The past three days have been the highlight of my career as we spent them guiding in Sabi Sabi with two ‡Khomani Sa, better known as Bushmen.
Before everyone jumps to the conclusion that I am being politically incorrect, this is the name by which these people told me they choose to be known. The reason for this is that they believe that they are part of the bush; even the name San has been changed to Sa as they feel that they are separate from other [San] groups. The symbol before the name indicates a click that forms part of their language.
If you have seen the movie The Gods Must Be Crazy, the Bushman actor in the movie is the father of the two men that came to explore our amazing piece of Africa.
The pair were as observant and inquisitive as children. We watched as they explored the bush, touching, observing and listening to all that was going on around them. The smallest details were treasured the most. They would sit on their haunches and watch closely before talking away in the their language of clicks. They would confer for at least 10 minutes before giving us their insights into what they had observed. When I eventually understood them, I was fascinated to discover how similar their observations were to my scientific knowledge. The only difference was the simplicity with which they had understood all that they had observed.
Their connectedness with the environment was so intense that I do not have the words to describe my feelings as I listened to them recounting stories and viewing the lush green bush. These ‡Khomani Sa are from the Kalahari Desert and the vegetation here at Sabi Sabi left them gawking. They looked at the trees that had been pushed over and after mulling over the situation for a bit they explained how the elephants had so much to eat here that they were not worried about wastage. This would never happen in the desert, they told us, as there were so few resources.
Their stories were not just spoken but acted out, leaving us giggling like schoolchildren. One tale that left me breathless with laughter was about a Bushman boy who was out with his elders learning about the bush. They found an elephant lying down and the boy exclaimed excitedly that the elephant was dead and that they should get its meat. The elders explained that the elephant was merely sleeping. The boy, as boys will, believed he was right and slipped off to get some meat. He climbed into the anus of the elephant to access the soft flesh inside without having to negotiate the thick hide. While filling his collection bag, the space became dark and before the boy knew it all light had disappeared. The elephant had closed her anus. The boy was so confused at how quickly it had got dark but none the less carried on filling the bag with meat.
Finally the elephant stood up and felt discomfort in its tummy and began to push to relieve itself. The boy clutched his collection bag as he felt himself being moved back towards the opening through which he had entered. With a squeeze, the elephant pushed the young man’s head out, leaving him with the realisation that night had not set in and that the elephant was still alive. With another push his shoulders emerged and with the last push the elephant evacuated him onto the ground. She turned to examine what had caused such discomfort. Seeing what appeared to be an elephant calf, she immediately decided that she had given birth. The boy looked up from his foetal position and saw the elephant looking down at him and was convinced he was about to be killed. His immediate reaction was to run for his life and the elephant was left chasing after what she thought was her baby.

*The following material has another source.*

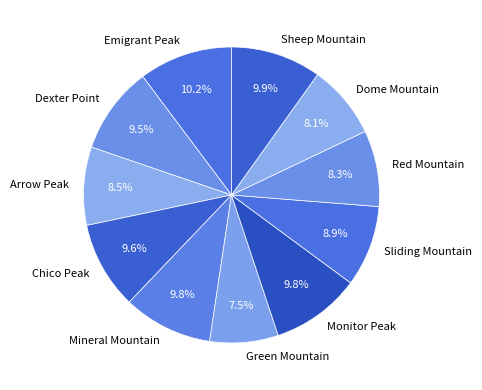

Is the sum of Sheep Mountain and Chico Peak greater than half?

No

The actions that accompanied the story were too funny to even describe! They recounted many tales during their stay. When we explained the uses of Sabi Sabi’s different plants they explained about the plants that they use for the same purposes in the Kalahari. One day, a massive thunderstorm rolled in and they were so happy just to sit and watch it.
At one stage they challenged us to keep up with them as they walked at the pace they adopt in the Kalahari. Their lithe bodies bounced up and down as they motored across the bush with us almost jogging to keep up. By the time we had completed about a kilometre and returned to the vehicle, we were panting and sweating, our muscles burning. But they hadn’t even broken a sweat. In their home territory, they are able to keep up that pace for three days and in heat that can soar to 50°C. When hunting, they can run their prey to death by not allowing it to stop and rest.
Another highlight was a visit to some ancient rock paintings. There, they squatted on their haunches, examining the artwork and trying to decipher it. In an attempt to figure out what message had been left behind, they chatted together for more than 20 minutes and finally concluded that the drawings were very different to those that they would leave in the desert and that they were not able to interpret them properly. They also did not want to upset their ancestors by making something up. It is this humility that struck a chord with me and left me loving every moment in their company.
These amazing people and their culture are rapidly disappearing, with only 52 authentic ‡Khomani Sa left and just two able to speak the original language. I feel honoured to have spent this time with them. I have no doubt that their culture will eventually be lost but I hope that what they taught us will be passed on to all that we guide.